→ DATA TO USE:
— start —
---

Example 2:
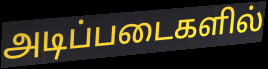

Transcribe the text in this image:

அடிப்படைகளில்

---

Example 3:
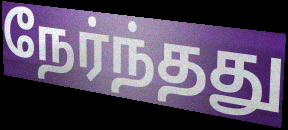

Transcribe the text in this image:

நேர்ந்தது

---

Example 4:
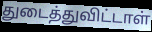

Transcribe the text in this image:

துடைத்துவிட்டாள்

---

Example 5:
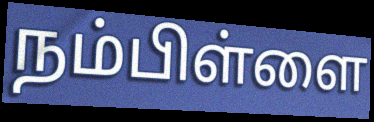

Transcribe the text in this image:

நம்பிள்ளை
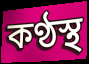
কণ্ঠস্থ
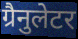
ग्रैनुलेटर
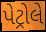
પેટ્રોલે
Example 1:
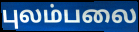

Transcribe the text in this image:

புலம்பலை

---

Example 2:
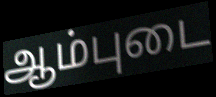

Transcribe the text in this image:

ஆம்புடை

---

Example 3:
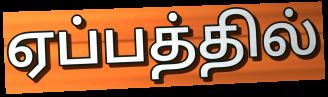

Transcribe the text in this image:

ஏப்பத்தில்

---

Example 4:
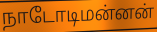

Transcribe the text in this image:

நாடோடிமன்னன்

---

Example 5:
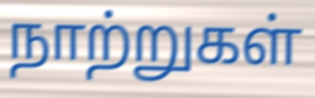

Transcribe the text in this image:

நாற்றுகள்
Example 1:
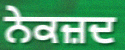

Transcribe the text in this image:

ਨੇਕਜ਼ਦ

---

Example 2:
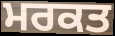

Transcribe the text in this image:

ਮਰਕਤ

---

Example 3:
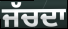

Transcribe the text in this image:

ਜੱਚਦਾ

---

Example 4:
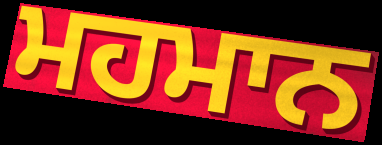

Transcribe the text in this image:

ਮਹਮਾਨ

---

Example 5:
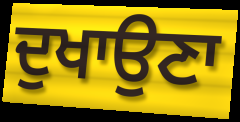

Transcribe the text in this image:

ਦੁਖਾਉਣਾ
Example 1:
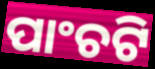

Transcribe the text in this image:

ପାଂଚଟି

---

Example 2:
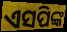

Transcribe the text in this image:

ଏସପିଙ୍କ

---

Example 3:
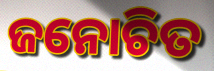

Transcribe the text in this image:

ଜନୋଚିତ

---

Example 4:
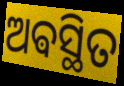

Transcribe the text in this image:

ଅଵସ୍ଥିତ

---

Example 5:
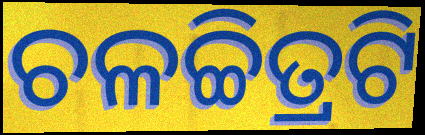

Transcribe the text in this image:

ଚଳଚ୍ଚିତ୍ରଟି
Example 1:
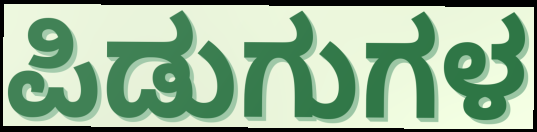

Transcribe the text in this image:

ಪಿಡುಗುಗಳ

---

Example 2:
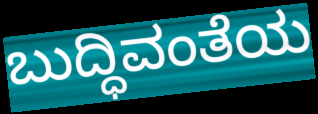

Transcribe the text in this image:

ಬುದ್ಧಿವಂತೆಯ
— end —
→ TASK REQUIREMENTS: Can you write out the material again from its start through the line containing "நாடோடிமன்னன்", inclusive, with every "image" replaced by "picture" and nothing else changed? Leave the pictures out of your answer.

→ FULL OUTPUT:
---

Example 2:

Transcribe the text in this picture:

அடிப்படைகளில்

---

Example 3:

Transcribe the text in this picture:

நேர்ந்தது

---

Example 4:

Transcribe the text in this picture:

துடைத்துவிட்டாள்

---

Example 5:

Transcribe the text in this picture:

நம்பிள்ளை
কণ্ঠস্থ
ग्रैनुलेटर
પેટ્રોલે
Example 1:

Transcribe the text in this picture:

புலம்பலை

---

Example 2:

Transcribe the text in this picture:

ஆம்புடை

---

Example 3:

Transcribe the text in this picture:

ஏப்பத்தில்

---

Example 4:

Transcribe the text in this picture:

நாடோடிமன்னன்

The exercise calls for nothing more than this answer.